(Task statement)
All of the listing must be given again exactly, except that the images are dropped.

(Data extract)
=====

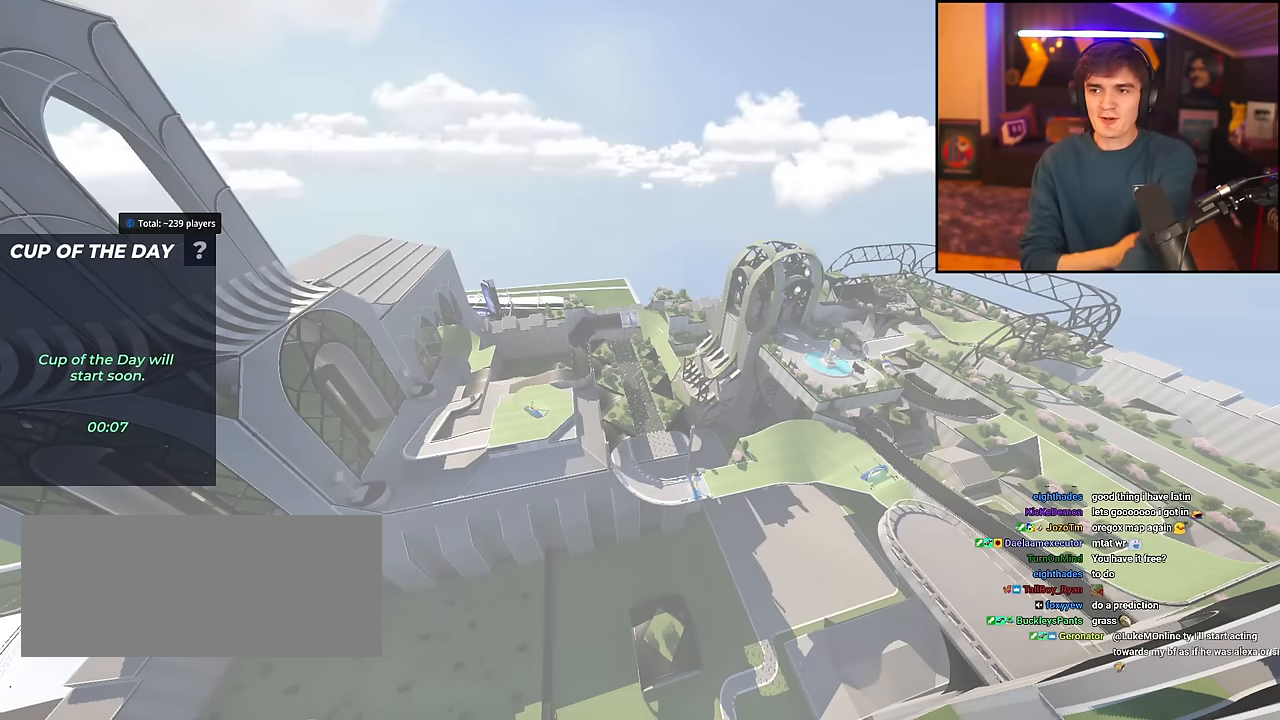
{"keys": [], "events": []}
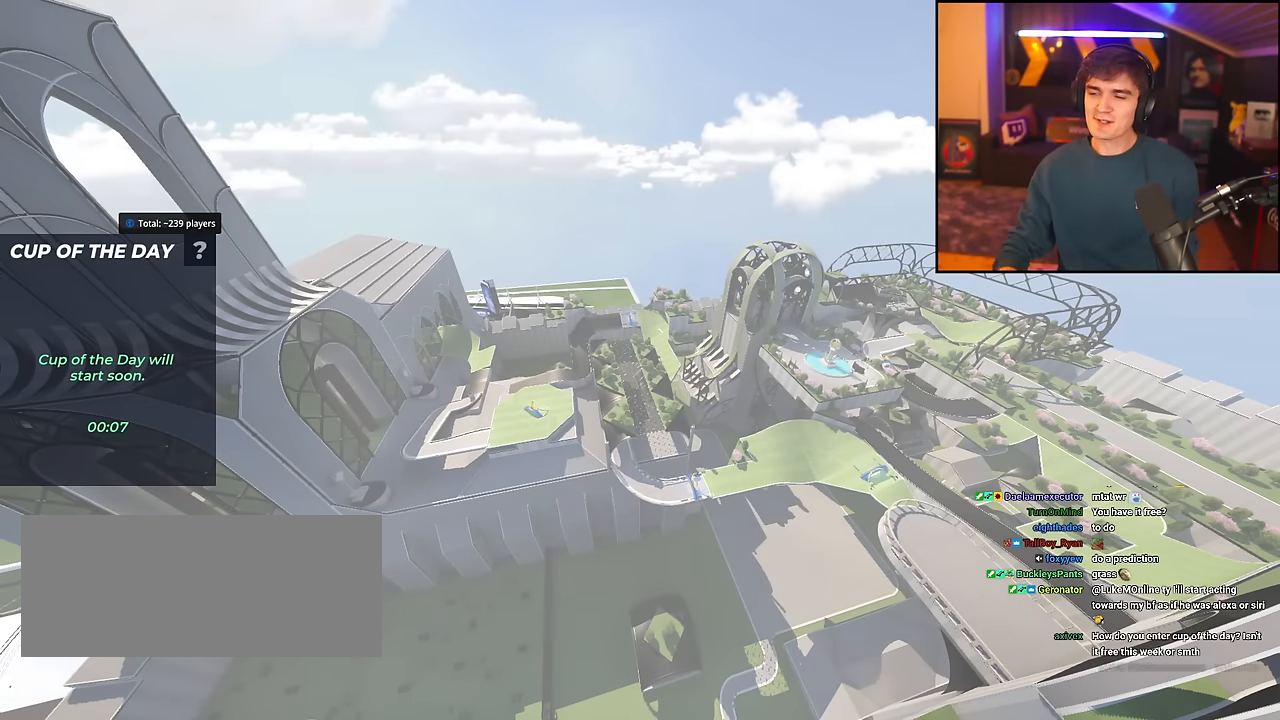
{"keys": [], "events": []}
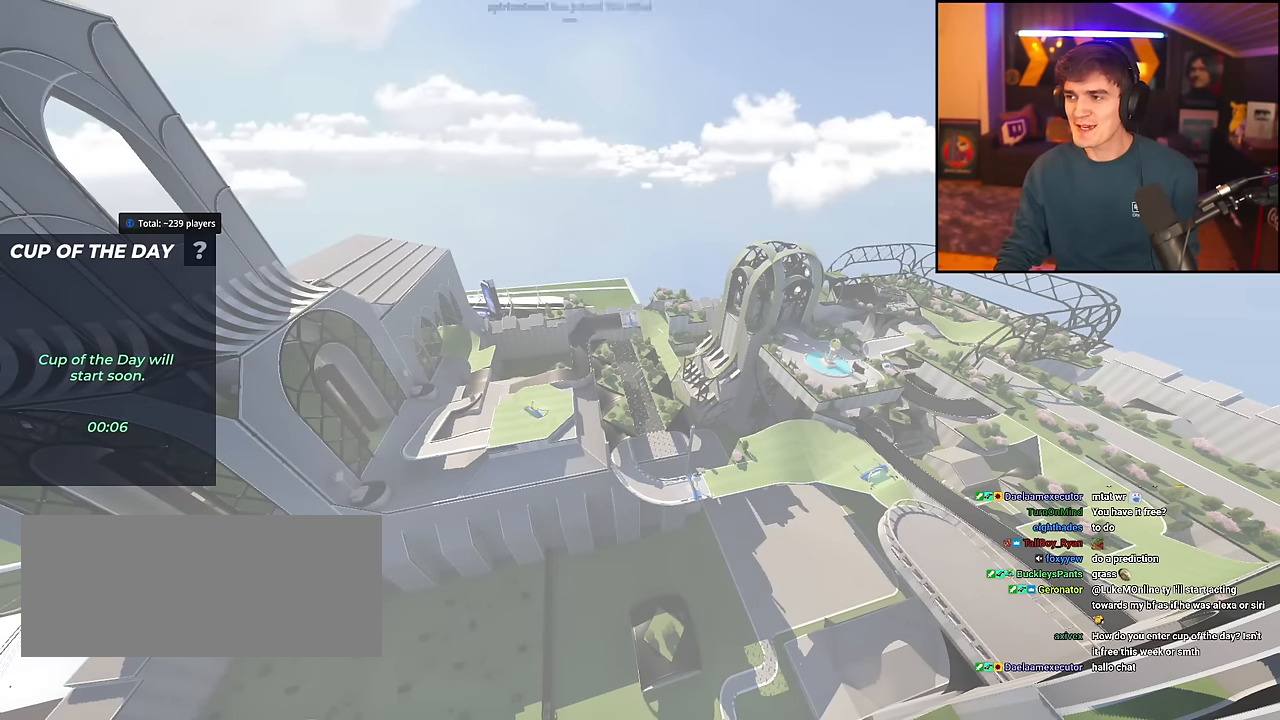
{"keys": ["up"], "events": [[284, "up", "down"]]}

=====

(Exercise solution)
{"keys": [], "events": []}
{"keys": [], "events": []}
{"keys": ["up"], "events": [[284, "up", "down"]]}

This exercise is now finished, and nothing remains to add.